Determination of dissociation constant and carbohydrate binding capacity

For the binding assay, the reaction mixture contained 5 mg of Avicel PH101 and 40 to 200 μg of protein in a final volume of 200 μl of citrate phosphate buffer (pH 4.8). All assays were carried out in triplicates. For each assay, the mixture was incubated at 4°C for 1 h with vertical rotation (24 rpm). Substrate was removed by filtration and the concentration of unbound protein ([UB], μM) in the supernatant was measured by the Folin-Lowry method. The bound protein concentration ([B], μmol per g of substrate) was determined by substracting [UB] from the total protein concentration. Adsorption parameters were determined based on typical double-reciprocal plots using the equation [B] = [UB] × [B]max/(K d + [UB]), where K d (μM) and [B]max (μmol per g of substrate) are the equilibrium dissociation constant and the maximum amount of protein bound, respectively [50].

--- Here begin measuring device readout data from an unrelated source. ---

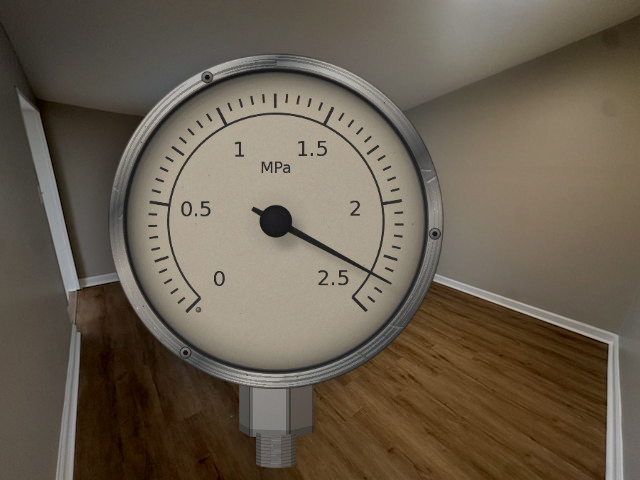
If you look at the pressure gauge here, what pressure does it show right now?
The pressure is 2.35 MPa
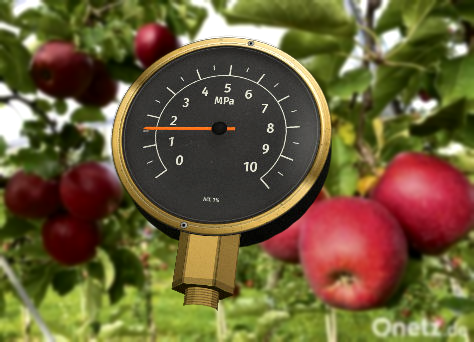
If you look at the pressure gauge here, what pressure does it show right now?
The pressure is 1.5 MPa
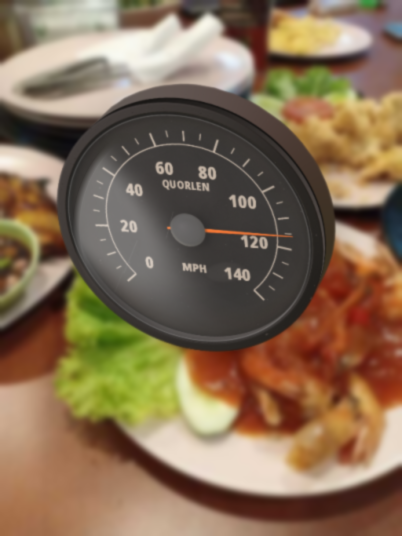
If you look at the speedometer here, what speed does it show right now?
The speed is 115 mph
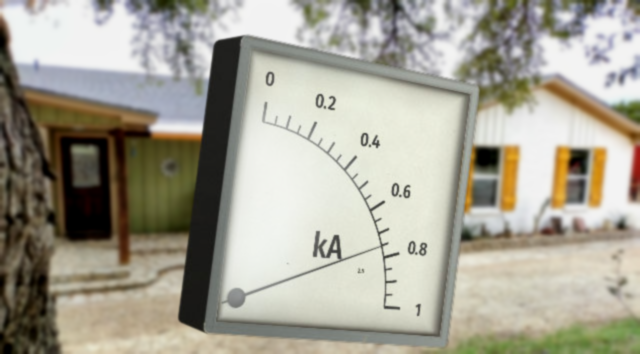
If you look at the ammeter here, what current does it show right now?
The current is 0.75 kA
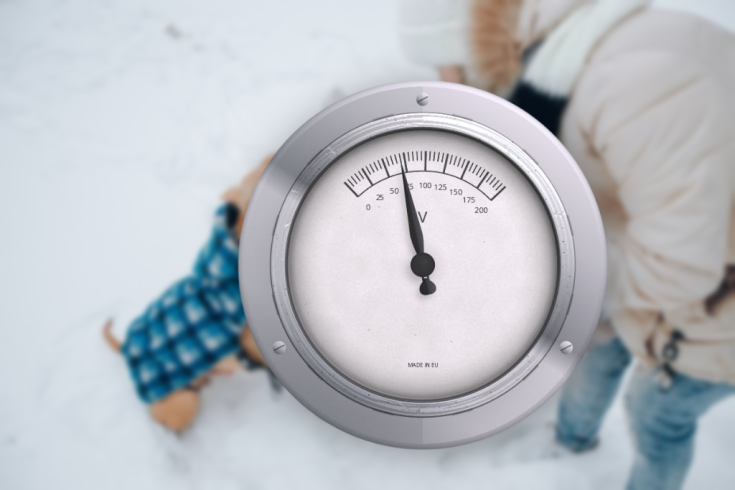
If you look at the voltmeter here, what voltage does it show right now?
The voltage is 70 V
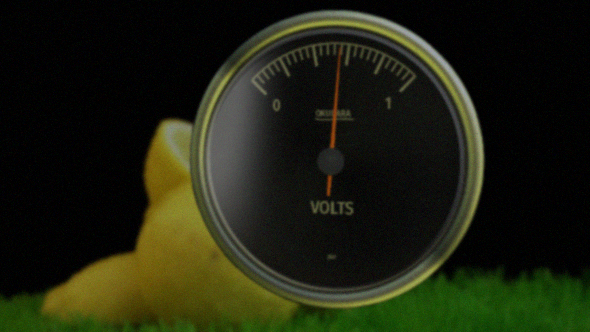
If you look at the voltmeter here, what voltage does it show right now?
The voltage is 0.56 V
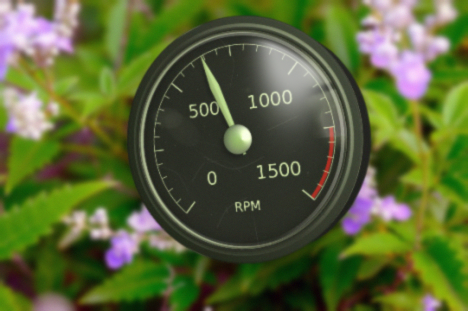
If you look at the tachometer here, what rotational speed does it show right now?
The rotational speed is 650 rpm
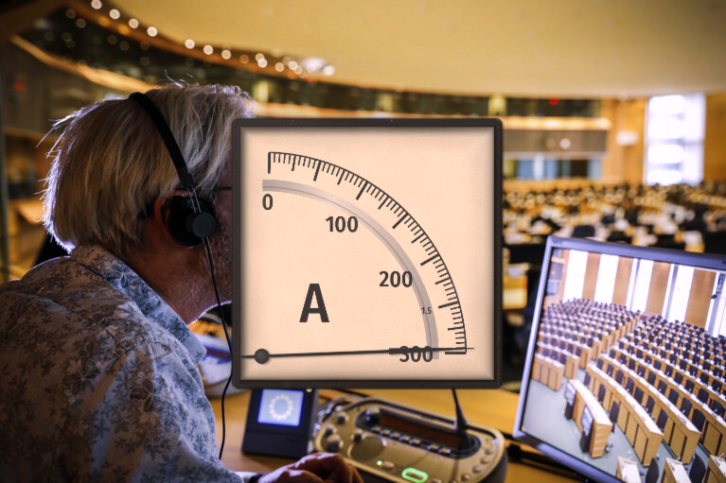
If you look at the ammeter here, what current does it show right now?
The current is 295 A
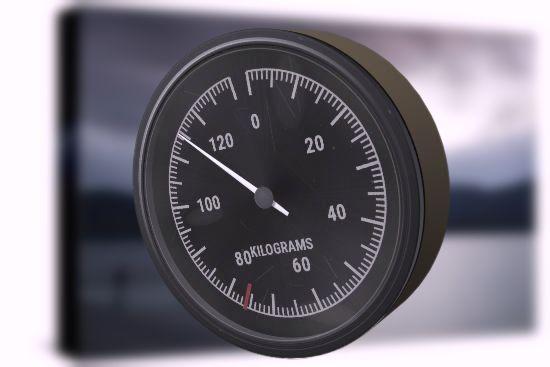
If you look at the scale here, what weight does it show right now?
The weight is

Analysis of sugar release by HPAEC-PAD

Monosaccharides and oligosaccharides generated after hydrolysis of cello-oligosaccharides (glucotetraose G4, glucopentaose G5, and glucohexaose G6) and cellulose derivatives (CMC and Avicel) were analyzed by high performance anion exchange chromatography (HPAEC) coupled with pulsed amperometric detection (PAD) (ICS 3000; Dionex, Sunnyvale, USA) equipped with a carbo-Pac PA-1 analytical column (250 × 4 mm). 20 μl of suitably-diluted enzyme were incubated at 40°C for various time lengths with 180 μl of 1 mM substrate in 50 mM acetate buffer pH 4.8. 10 μl of enzymatic reactions were stopped by the addition of 90 μl of 100 mM NaOH before injection (5 μl) into the HPAEC system. Elution was carried out in 130 mM NaOH using a 25-min linear gradient program from 100% A (130 mM NaOH) to 60% A and 40% B (NaOAc, 500 mM; NaOH, 130 mM). Calibration curves were plotted using β-1,4-cello-oligosaccharides as standards from which response factors were calculated (Chromeleon program, Dionex) and used to estimate the amount of products released. The specificity constants were calculated using the Matsui equation [51, 52].